- WORK TO COMPLETE -
[a] Reproduce the passage of the extract below that opens with the words containing "Providing support and" and closes with "dedicated and proactive.".
[b] Answer these questions from the extract below.
(i) Who hosted the show?
(ii) What did the team from Freeport win?
(iii) In what role does Williams want to become more established?

He was humbled the moment he saw his name in the credits and was grateful for the opportunity.

“A team based in Freeport showcased the coral reefs in the Bahamas. Prince William hosted the show. I was the Director of Photographer for the Bahamas part of it. I was getting lots of shots in Freeport for about two or three days.”

Providing support and being a part of an excellent team allowed Williams to have an extraordinary and memorable experience. His experience is proof that our goals persevere if we remain dedicated and proactive.

“This was during the pandemic, and everything was done remotely but we were able to get the shots, and seeing the finished product with famous wildlife names on the screen was really cool. And the team from Freeport won the prize!”

The pandemic did not stop Williams from being able to execute and deliver exceptional work. Williams hopes to continue to grow a more diverse portfolio by working with a variety of industries in the future.

“I would like to be more established as a Director of Photography not only locally but also internationally and regionally in the Caribbean whether it be commercials, music videos, documentaries, etc. I just want to continue to be able to produce and deliver.”

- DATA SECTION -
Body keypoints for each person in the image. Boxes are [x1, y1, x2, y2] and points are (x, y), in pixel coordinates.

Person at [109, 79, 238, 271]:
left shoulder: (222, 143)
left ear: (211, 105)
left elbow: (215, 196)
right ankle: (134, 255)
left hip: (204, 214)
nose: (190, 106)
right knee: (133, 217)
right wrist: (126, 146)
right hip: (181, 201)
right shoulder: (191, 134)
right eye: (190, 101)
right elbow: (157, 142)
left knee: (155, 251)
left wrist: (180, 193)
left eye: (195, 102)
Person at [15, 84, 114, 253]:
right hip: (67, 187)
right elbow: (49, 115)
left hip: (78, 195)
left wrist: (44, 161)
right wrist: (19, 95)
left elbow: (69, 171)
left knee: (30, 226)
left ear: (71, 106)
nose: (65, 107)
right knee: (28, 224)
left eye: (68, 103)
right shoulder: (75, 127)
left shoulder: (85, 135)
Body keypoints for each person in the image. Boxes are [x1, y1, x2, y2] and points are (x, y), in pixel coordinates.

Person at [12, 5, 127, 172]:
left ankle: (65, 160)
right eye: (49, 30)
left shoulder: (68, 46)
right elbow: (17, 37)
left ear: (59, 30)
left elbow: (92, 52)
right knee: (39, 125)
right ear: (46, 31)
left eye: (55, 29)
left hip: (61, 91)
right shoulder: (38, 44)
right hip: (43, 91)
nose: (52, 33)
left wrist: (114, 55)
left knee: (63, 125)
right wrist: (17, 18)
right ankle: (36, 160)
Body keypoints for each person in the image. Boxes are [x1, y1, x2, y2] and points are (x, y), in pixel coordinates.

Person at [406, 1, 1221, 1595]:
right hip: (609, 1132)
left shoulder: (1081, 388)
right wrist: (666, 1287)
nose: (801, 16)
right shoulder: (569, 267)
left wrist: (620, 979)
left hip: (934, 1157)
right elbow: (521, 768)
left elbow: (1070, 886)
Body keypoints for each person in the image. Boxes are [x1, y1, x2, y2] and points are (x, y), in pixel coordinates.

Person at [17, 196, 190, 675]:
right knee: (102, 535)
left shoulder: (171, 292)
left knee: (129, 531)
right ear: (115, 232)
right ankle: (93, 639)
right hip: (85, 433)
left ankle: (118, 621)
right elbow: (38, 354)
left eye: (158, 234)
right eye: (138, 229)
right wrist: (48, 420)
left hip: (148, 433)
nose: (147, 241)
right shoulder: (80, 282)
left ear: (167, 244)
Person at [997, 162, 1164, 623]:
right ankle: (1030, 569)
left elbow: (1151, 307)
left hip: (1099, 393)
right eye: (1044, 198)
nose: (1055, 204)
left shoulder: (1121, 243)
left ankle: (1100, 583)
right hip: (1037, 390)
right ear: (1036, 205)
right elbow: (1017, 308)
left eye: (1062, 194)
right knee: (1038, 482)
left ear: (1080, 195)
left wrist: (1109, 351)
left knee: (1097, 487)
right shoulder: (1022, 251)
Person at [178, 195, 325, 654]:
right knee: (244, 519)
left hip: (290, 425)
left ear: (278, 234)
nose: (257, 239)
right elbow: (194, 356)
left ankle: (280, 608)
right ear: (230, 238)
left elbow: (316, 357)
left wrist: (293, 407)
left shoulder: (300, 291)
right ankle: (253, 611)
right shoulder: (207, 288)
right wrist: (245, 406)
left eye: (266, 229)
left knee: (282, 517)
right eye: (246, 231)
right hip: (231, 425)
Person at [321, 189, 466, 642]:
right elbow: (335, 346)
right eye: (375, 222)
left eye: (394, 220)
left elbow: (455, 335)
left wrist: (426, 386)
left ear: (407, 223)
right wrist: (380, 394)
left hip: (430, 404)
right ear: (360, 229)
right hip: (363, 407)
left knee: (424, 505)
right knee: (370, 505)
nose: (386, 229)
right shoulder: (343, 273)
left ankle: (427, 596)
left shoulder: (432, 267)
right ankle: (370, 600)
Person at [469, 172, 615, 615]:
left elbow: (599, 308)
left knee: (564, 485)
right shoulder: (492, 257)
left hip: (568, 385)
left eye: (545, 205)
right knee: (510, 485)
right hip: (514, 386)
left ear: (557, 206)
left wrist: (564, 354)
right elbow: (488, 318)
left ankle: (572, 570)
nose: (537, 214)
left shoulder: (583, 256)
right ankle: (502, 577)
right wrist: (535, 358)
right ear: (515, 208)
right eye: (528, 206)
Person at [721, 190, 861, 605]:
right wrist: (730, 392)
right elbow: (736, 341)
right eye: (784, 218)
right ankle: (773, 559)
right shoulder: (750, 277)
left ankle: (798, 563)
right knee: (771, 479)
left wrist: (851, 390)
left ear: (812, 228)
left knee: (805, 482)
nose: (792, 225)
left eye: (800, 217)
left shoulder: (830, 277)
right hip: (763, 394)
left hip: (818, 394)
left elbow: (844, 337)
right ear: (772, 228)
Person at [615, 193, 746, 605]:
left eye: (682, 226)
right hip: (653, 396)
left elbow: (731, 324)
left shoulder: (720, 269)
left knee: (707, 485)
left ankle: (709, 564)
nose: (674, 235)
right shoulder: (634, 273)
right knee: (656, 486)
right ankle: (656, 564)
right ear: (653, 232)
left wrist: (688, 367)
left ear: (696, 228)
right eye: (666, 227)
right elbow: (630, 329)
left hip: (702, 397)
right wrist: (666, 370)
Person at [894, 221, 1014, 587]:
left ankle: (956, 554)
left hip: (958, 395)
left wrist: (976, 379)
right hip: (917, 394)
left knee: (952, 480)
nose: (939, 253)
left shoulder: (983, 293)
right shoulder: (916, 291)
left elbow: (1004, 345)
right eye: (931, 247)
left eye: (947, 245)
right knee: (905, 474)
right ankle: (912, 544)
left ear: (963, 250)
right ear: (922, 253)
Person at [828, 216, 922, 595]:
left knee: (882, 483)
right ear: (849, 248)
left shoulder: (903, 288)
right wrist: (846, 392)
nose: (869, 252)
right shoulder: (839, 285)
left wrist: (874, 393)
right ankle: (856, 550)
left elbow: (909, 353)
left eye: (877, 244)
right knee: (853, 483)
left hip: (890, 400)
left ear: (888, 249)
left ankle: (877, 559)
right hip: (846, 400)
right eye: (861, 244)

- SOLUTIONS FOR EACH TASK -
[a]
Providing support and being a part of an excellent team allowed Williams to have an extraordinary and memorable experience. His experience is proof that our goals persevere if we remain dedicated and proactive.

[b]
(i) Prince William
(ii) The prize
(iii) Director of Photography